Initially, the test will be limited to people in the US and Europe who access Facebook through Android phones. According to Recode, Facebook has reached an impasse with Apple over the iPhone maker’s 30-percent tax on iOS app’s subscription revenue. Facebook plans to give publishers 100 percent of the subscription revenue.

By enabling publishers to sell subscriptions against their Instant Articles, Facebook hopes to keep publishers from pulling back on its proprietary article format, which provides Facebook with inventory to sell to advertisers. While Facebook claims to pay more than $1 million a day to Instant Articles publishers from the ads it sells against those articles, that money has not been enough to stop major media companies, including The New York Times, Vice News and Forbes, from abandoning Instant Articles.

The initial publishers to participate in the subscription program are Bild, The Boston Globe, The Economist, Hearst (The Houston Chronicle and The San Francisco Chronicle), La Repubblica, Le Parisien, Der Spiegel, The Telegraph, tronc (The Baltimore Sun, The Los Angeles Times, and The San Diego Union-Tribune) and The Washington Post.

Facebook is giving these publishers two subscription options. A publisher can opt to adopt a metered paywall, allowing a reader to access 10 Instant Articles in a month for free but requiring them to sign up for a paid subscription to access more. Or a publisher can pick a freemium model, in which it chooses which individual Instant Articles to make available only to paid subscribers and which to open for free to anyone on Facebook.

Collection entries
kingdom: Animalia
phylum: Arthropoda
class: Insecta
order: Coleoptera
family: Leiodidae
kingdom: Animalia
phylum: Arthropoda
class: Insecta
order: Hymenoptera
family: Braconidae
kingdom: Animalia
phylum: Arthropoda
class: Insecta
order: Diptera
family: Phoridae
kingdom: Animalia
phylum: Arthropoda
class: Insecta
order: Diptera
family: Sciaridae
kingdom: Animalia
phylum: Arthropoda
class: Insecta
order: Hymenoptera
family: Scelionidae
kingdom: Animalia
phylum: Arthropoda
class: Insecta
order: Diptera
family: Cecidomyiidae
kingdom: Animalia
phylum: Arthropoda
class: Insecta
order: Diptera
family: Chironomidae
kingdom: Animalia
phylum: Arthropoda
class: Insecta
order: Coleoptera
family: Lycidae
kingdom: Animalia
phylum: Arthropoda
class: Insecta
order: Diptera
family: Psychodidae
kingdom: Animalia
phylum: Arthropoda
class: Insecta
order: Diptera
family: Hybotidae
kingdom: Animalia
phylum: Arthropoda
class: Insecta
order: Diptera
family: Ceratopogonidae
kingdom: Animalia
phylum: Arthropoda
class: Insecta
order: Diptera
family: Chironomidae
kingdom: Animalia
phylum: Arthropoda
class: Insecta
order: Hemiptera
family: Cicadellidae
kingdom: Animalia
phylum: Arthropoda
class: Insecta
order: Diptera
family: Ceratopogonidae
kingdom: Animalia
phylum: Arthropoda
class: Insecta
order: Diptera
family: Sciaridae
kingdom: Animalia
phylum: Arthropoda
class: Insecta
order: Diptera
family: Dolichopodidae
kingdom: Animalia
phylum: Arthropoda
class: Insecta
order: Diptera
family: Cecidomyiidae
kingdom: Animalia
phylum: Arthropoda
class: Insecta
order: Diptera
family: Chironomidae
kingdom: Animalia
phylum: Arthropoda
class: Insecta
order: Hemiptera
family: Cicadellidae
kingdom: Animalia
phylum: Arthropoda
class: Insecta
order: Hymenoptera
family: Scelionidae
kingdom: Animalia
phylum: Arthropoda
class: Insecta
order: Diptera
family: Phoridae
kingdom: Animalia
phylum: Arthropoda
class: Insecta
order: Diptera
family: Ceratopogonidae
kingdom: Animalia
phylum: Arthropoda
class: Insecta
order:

*Challenge*
From the passage on Facebook's Instant Articles subscriptions, set down the stretch from "Facebook is giving" through "anyone on Facebook." word for word.

*Output*
Facebook is giving these publishers two subscription options. A publisher can opt to adopt a metered paywall, allowing a reader to access 10 Instant Articles in a month for free but requiring them to sign up for a paid subscription to access more. Or a publisher can pick a freemium model, in which it chooses which individual Instant Articles to make available only to paid subscribers and which to open for free to anyone on Facebook.